[Source texts of formatted documents]
##########
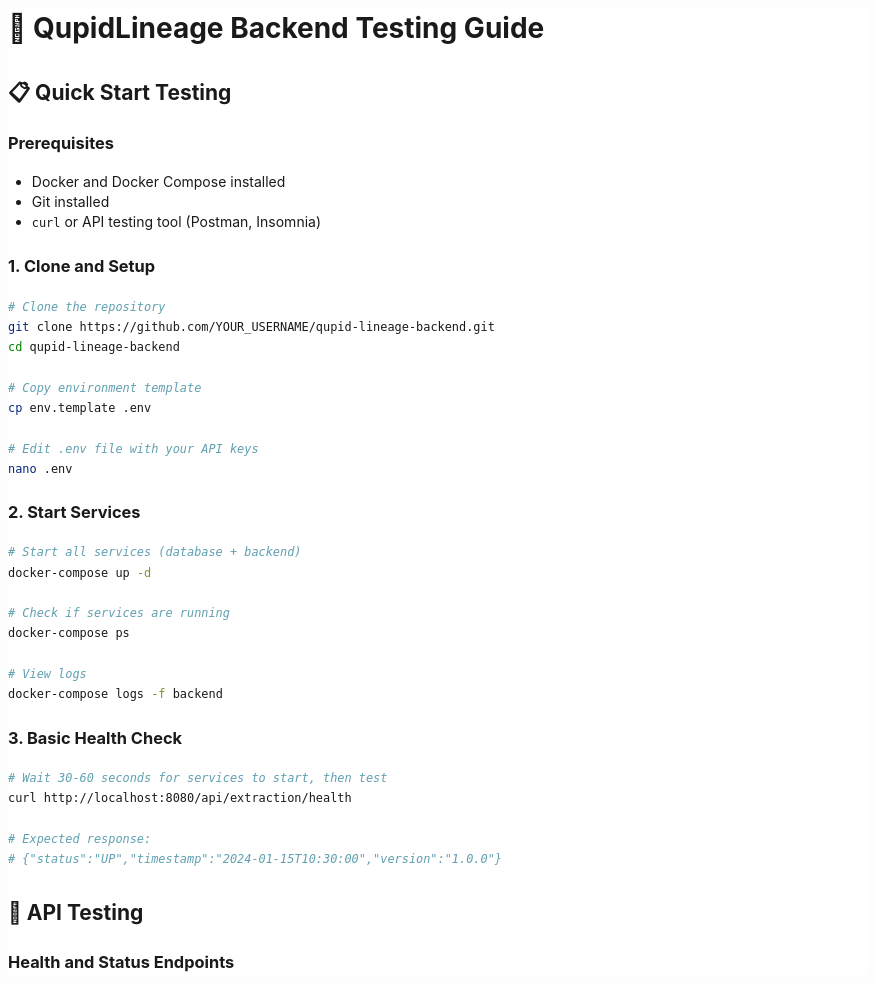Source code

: # 🧪 QupidLineage Backend Testing Guide

## 📋 Quick Start Testing

### Prerequisites
- Docker and Docker Compose installed
- Git installed
- `curl` or API testing tool (Postman, Insomnia)

### 1. Clone and Setup

```bash
# Clone the repository
git clone https://github.com/YOUR_USERNAME/qupid-lineage-backend.git
cd qupid-lineage-backend

# Copy environment template
cp env.template .env

# Edit .env file with your API keys
nano .env
```

### 2. Start Services

```bash
# Start all services (database + backend)
docker-compose up -d

# Check if services are running
docker-compose ps

# View logs
docker-compose logs -f backend
```

### 3. Basic Health Check

```bash
# Wait 30-60 seconds for services to start, then test
curl http://localhost:8080/api/extraction/health

# Expected response:
# {"status":"UP","timestamp":"2024-01-15T10:30:00","version":"1.0.0"}
```

## 🔧 API Testing

### Health and Status Endpoints
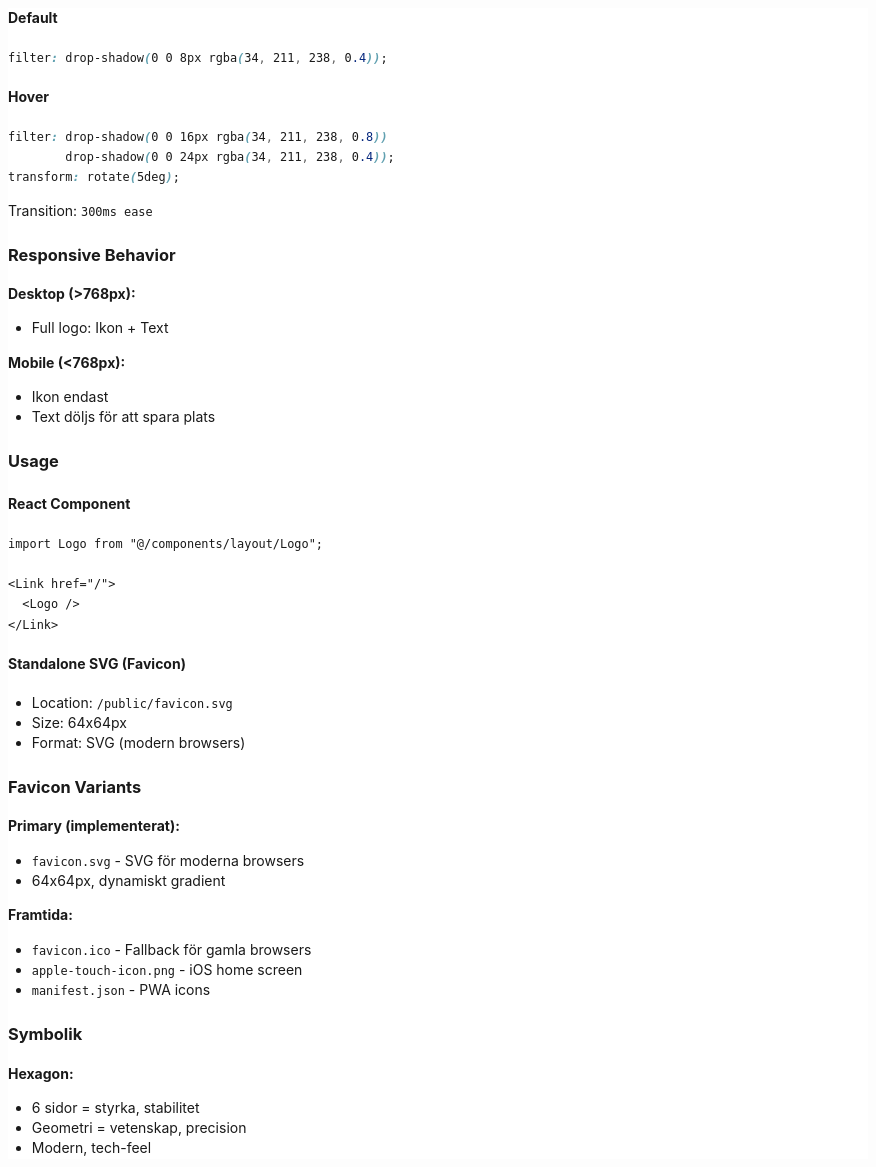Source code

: #### Default
```css
filter: drop-shadow(0 0 8px rgba(34, 211, 238, 0.4));
```

#### Hover
```css
filter: drop-shadow(0 0 16px rgba(34, 211, 238, 0.8))
        drop-shadow(0 0 24px rgba(34, 211, 238, 0.4));
transform: rotate(5deg);
```

Transition: `300ms ease`

### Responsive Behavior

**Desktop (>768px):**
- Full logo: Ikon + Text

**Mobile (<768px):**
- Ikon endast
- Text döljs för att spara plats

### Usage

#### React Component
```tsx
import Logo from "@/components/layout/Logo";

<Link href="/">
  <Logo />
</Link>
```

#### Standalone SVG (Favicon)
- Location: `/public/favicon.svg`
- Size: 64x64px
- Format: SVG (modern browsers)

### Favicon Variants

**Primary (implementerat):**
- `favicon.svg` - SVG för moderna browsers
- 64x64px, dynamiskt gradient

**Framtida:**
- `favicon.ico` - Fallback för gamla browsers
- `apple-touch-icon.png` - iOS home screen
- `manifest.json` - PWA icons

### Symbolik

**Hexagon:**
- 6 sidor = styrka, stabilitet
- Geometri = vetenskap, precision
- Modern, tech-feel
##########
For each entry above, write it out again exactly but leave out any picture.

OUTPUT OF THE EXERCISE:
Source code

: # 🧪 QupidLineage Backend Testing Guide

## 📋 Quick Start Testing

### Prerequisites
- Docker and Docker Compose installed
- Git installed
- `curl` or API testing tool (Postman, Insomnia)

### 1. Clone and Setup

```bash
# Clone the repository
git clone https://github.com/YOUR_USERNAME/qupid-lineage-backend.git
cd qupid-lineage-backend

# Copy environment template
cp env.template .env

# Edit .env file with your API keys
nano .env
```

### 2. Start Services

```bash
# Start all services (database + backend)
docker-compose up -d

# Check if services are running
docker-compose ps

# View logs
docker-compose logs -f backend
```

### 3. Basic Health Check

```bash
# Wait 30-60 seconds for services to start, then test
curl http://localhost:8080/api/extraction/health

# Expected response:
# {"status":"UP","timestamp":"2024-01-15T10:30:00","version":"1.0.0"}
```

## 🔧 API Testing

### Health and Status Endpoints
Source code

: #### Default
```css
filter: drop-shadow(0 0 8px rgba(34, 211, 238, 0.4));
```

#### Hover
```css
filter: drop-shadow(0 0 16px rgba(34, 211, 238, 0.8))
        drop-shadow(0 0 24px rgba(34, 211, 238, 0.4));
transform: rotate(5deg);
```

Transition: `300ms ease`

### Responsive Behavior

**Desktop (>768px):**
- Full logo: Ikon + Text

**Mobile (<768px):**
- Ikon endast
- Text döljs för att spara plats

### Usage

#### React Component
```tsx
import Logo from "@/components/layout/Logo";

<Link href="/">
  <Logo />
</Link>
```

#### Standalone SVG (Favicon)
- Location: `/public/favicon.svg`
- Size: 64x64px
- Format: SVG (modern browsers)

### Favicon Variants

**Primary (implementerat):**
- `favicon.svg` - SVG för moderna browsers
- 64x64px, dynamiskt gradient

**Framtida:**
- `favicon.ico` - Fallback för gamla browsers
- `apple-touch-icon.png` - iOS home screen
- `manifest.json` - PWA icons

### Symbolik

**Hexagon:**
- 6 sidor = styrka, stabilitet
- Geometri = vetenskap, precision
- Modern, tech-feel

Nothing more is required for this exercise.